Une stratégie militaire aux conséquences lourdes
Depuis l’arrivée des mercenaires russes sur le sol malien en 2021, la junte militaire a concentré ses efforts sur la répression des rebelles touaregs dans le Nord. Cependant, cette focalisation géographique a laissé le champ libre au Groupe de soutien à l’islam et aux musulmans (GSIM) ainsi qu’à l’État islamique dans le Grand Sahara. Ces organisations terroristes ont profité de ce vide pour étendre leur influence et asphyxier l’économie nationale par des blocus stratégiques.

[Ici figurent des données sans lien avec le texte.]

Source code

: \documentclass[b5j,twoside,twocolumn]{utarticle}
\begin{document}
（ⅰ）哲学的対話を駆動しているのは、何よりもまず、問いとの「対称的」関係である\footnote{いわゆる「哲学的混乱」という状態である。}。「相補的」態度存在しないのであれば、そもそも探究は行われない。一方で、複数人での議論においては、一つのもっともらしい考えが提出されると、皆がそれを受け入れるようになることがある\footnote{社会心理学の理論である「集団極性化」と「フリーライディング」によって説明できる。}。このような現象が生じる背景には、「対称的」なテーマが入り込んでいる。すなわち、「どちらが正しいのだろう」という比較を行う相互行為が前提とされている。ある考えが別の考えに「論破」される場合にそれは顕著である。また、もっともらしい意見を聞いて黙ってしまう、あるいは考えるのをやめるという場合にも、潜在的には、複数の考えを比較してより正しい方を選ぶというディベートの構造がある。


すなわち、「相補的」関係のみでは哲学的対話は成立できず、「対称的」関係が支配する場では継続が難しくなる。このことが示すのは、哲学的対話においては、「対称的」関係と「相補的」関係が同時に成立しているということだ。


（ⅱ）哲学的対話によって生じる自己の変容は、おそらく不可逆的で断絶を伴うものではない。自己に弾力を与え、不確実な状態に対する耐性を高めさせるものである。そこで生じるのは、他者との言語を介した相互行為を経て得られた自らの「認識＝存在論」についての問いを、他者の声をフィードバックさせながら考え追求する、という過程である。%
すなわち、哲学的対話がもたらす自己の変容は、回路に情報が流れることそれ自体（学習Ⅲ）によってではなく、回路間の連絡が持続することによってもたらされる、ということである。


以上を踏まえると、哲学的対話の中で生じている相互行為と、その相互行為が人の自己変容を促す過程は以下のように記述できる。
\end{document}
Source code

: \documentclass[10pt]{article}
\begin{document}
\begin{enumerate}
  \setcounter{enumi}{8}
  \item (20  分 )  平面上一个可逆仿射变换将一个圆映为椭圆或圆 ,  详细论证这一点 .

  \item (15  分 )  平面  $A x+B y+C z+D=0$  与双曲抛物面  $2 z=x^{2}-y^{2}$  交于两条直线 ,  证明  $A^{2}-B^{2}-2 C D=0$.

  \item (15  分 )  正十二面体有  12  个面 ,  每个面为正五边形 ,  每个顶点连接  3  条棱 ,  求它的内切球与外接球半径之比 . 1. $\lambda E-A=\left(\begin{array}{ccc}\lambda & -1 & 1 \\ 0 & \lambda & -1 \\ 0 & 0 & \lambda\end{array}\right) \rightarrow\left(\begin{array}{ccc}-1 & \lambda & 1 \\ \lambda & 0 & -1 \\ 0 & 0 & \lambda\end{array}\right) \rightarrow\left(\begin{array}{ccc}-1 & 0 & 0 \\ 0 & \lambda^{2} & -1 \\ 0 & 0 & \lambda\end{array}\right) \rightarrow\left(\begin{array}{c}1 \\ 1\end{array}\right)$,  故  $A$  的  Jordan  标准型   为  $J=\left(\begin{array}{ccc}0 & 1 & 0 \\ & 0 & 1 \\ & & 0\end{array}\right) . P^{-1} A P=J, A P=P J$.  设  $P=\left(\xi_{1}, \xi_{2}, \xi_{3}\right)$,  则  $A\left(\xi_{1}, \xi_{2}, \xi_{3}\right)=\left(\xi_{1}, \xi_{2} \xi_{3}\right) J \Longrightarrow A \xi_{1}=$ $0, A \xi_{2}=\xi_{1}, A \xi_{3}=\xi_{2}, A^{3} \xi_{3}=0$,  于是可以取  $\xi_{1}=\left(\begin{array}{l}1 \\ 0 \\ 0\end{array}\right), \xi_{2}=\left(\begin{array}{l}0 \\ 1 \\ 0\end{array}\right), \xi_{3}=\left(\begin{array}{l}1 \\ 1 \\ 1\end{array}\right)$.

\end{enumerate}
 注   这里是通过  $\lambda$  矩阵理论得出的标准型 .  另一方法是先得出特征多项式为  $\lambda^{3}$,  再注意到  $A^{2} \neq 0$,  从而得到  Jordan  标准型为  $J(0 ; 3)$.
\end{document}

L’alliance entre l’armée nationale et l’Africa Corps russe se caractérise par une brutalité extrême. Des milliers de civils, souvent ciblés sur de simples critères ethniques, ont perdu la vie. Ces exécutions sommaires et ces massacres de masse sont devenus, paradoxalement, le meilleur outil de recrutement pour les groupes extrémistes, renforçant leurs rangs face à un sentiment d’injustice croissant.
Le basculement stratégique et l’échec de Kidal
En rompant les Accords d’Alger en janvier 2024, les autorités de transition ont relancé les hostilités contre le Front de libération de l’Azawad (FLA). Si la reprise de Kidal en novembre 2023, avec le soutien des hommes de Wagner, a été célébrée comme une victoire, elle a masqué une réalité plus sombre : pendant ce temps, le GSIM encerclait Bamako et paralysait les axes commerciaux vitaux en provenance du Sénégal et de la Côte d’Ivoire.
Le départ des forces françaises et l’expulsion de la MINUSMA fin 2023 ont laissé place à des campagnes militaires violentes. Le massacre de Moura, au centre du pays, reste l’épisode le plus tragique, où des centaines de membres de la communauté peule ont été exécutés par les mercenaires. Ces exactions ont définitivement aliéné une partie de la population civile.
Un partenariat coûteux pour une survie précaire
Le revers majeur subi à Tin Zaouatine en juillet 2024 a marqué la fin de l’ère Wagner, remplacée par l’Africa Corps. Lors de cette embuscade tendue par les Touaregs, des dizaines de soldats et de mercenaires ont été tués, brisant le mythe de leur invincibilité. Aujourd’hui, bien que le Mali verse environ 10 millions de dollars par mois à ces forces privées, leur efficacité sur le terrain diminue.
Les mercenaires privilégient désormais la protection de leurs bases et l’usage de drones, se montrant de moins en moins enclins à mener des patrouilles risquées. Leur mission principale semble avoir glissé de la sécurisation du territoire vers la protection rapprochée de la junte. Bloqués dans une impasse diplomatique et militaire, les dirigeants actuels voient en l’Africa Corps leur ultime assurance vie, malgré l’expansion continue du contrôle terroriste aux abords de la capitale.